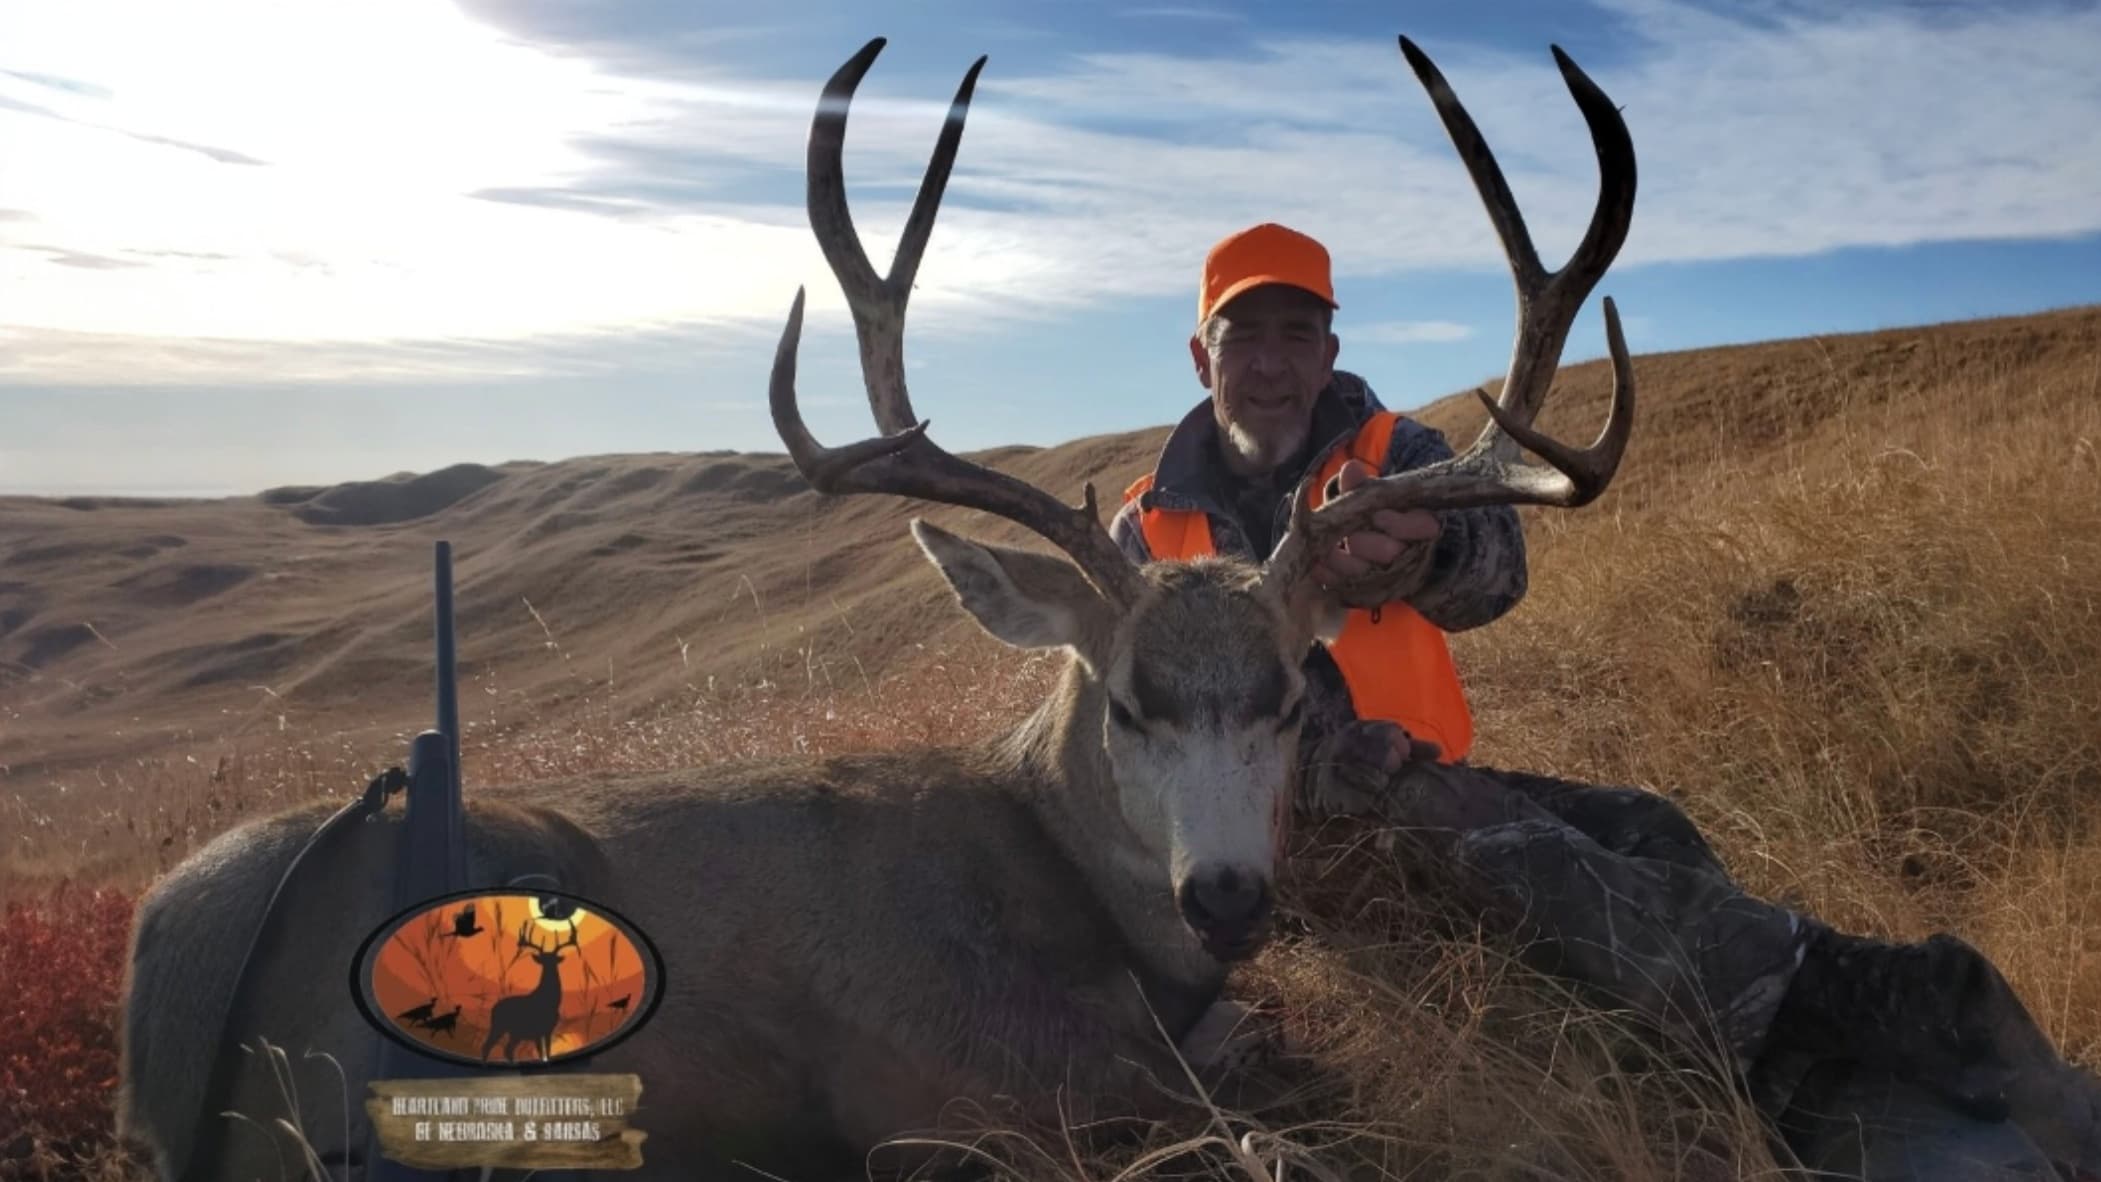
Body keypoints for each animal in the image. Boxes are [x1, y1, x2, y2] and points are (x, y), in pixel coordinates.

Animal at [480, 919, 580, 1062]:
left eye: (553, 960)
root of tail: (493, 1009)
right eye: (544, 960)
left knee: (508, 1050)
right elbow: (541, 1054)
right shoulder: (536, 1030)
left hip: (515, 1033)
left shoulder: (548, 1030)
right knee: (487, 1046)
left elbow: (548, 1053)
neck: (550, 1002)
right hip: (498, 1026)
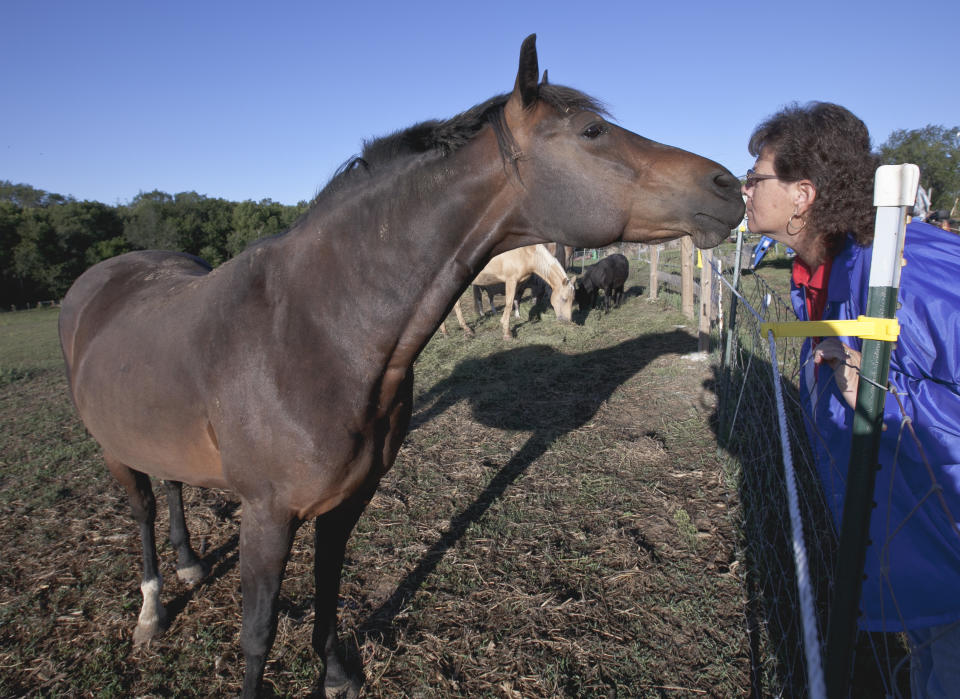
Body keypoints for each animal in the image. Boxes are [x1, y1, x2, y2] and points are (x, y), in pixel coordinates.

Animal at [440, 243, 568, 340]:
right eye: (564, 299)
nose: (565, 320)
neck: (527, 253)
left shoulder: (518, 284)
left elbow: (514, 302)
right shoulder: (511, 280)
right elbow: (510, 303)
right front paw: (507, 334)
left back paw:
***
→ **Assigned task**:
The total, and nothing more: how many lines in the entries contain "right"?

→ **Answer to the exercise**:
9